I’ve been struggling with my mental health since I was 14, but I didn’t realise I was experiencing anxiety until I was 16 years old (I’m now 26). I was chatting to a colleague at work about how I’d been feeling and she said she often felt the same and struggled with over-thinking and debilitating worry. She suggested it might be anxiety and that I should perhaps go and see my GP.
For me, when I’m anxious, I feel sick, I become distant and I become detached from myself. I also experience physical ticks, like twitching hands or legs. When I become detached, my mind wanders off onto other things to distract me from my anxiety and this can be difficult for my relationships. The debilitating sick feeling has meant that I’ve cancelled social events at short notice and had to have days off work – leaving people wondering what’s wrong.
I used to try to breathe through feeling sick and calm myself down that way, but it didn’t really have a significant impact and I wasn’t really dealing with my anxiety.
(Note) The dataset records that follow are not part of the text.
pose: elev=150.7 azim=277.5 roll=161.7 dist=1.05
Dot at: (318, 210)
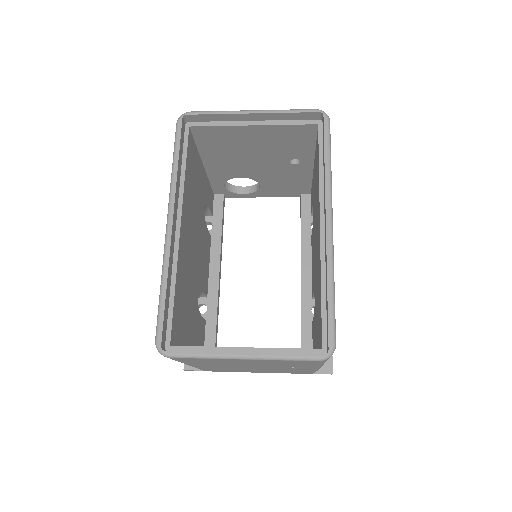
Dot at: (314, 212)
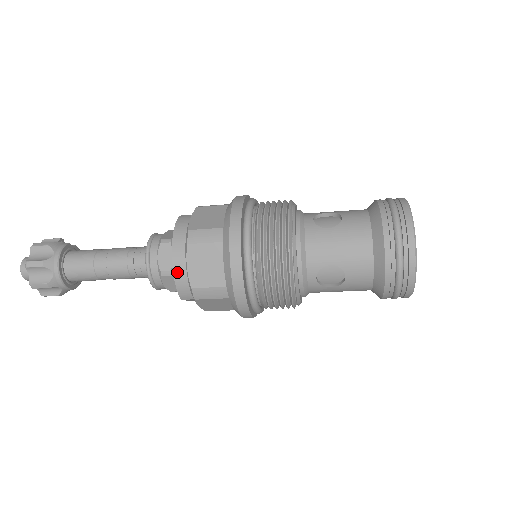
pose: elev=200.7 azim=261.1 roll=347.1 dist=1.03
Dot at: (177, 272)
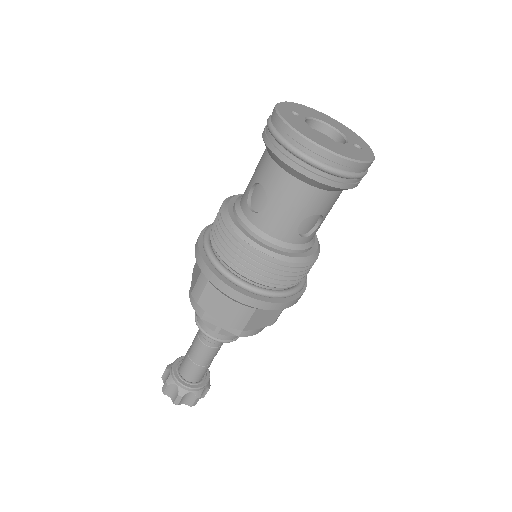
Dot at: (190, 293)
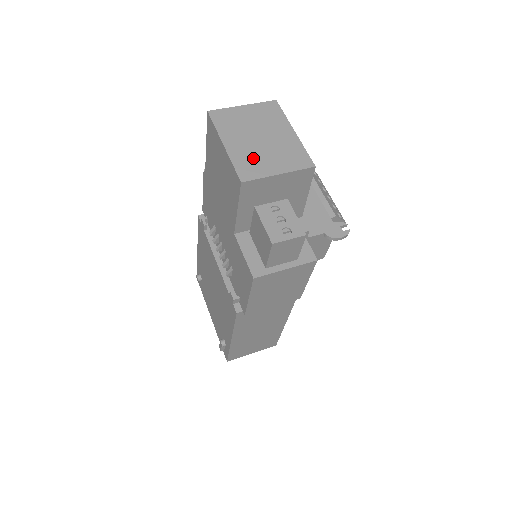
My first son was born a few years ago, and I think my anxiety has more or less calmed down since his birth. Having a little person to look after and think about kind of moves anxiety to the back of my mind. That said, I am still terrible in groups and social situations, and the need for me to put myself in these situations has of course increased since having Kai. But because it’s for him, I try to push myself to do it!
I first reached out for support in the time leading up to Kai’s birth. I knew I needed to get myself better before he arrived, so that I could be the best parent I could be. A support worker suggested that Families in Mind might be able to help with my anxiety and to help our family meet other parents who were struggling with similar issues.
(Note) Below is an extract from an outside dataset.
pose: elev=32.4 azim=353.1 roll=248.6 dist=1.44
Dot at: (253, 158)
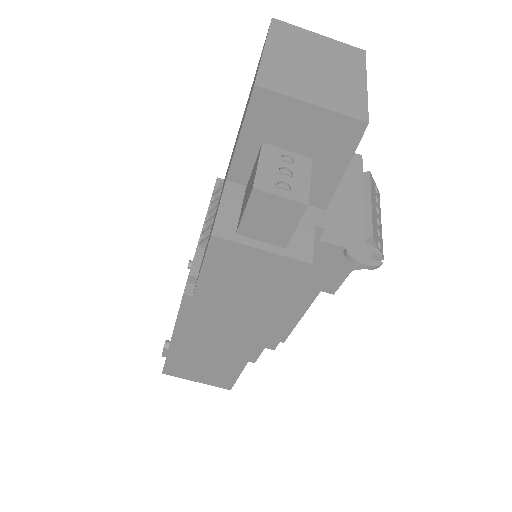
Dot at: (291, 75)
Having someone to talk to at Families in Mind on a one-to-one basis really works for me. It’s more personal and it really boosts my well-being to be able to offload and talk things through – and just lay things bare on the table. The support is great, and I have learned some breathing techniques and exercises to help with my anxiety when it becomes too much.
I regularly use the breathing techniques I learned in my sessions, as well as a focus technique, to help calm my anxiety. I am also more open to friends, family and colleagues as a result of having talked to someone. It means that I am now able to say when I feel anxious or low.
This helps enormously, because it means I have accepted myself and can talk openly with more people about how I feel. I’m not constantly masking my anxiety, which is what I was doing before, and that was only increasing my worry about letting others down or them judging me.
Having more people know that I sometimes suffer with anxiety means others don’t just think I’m being awkward if I cancel a night out or seem distant; having more people who understand is really important.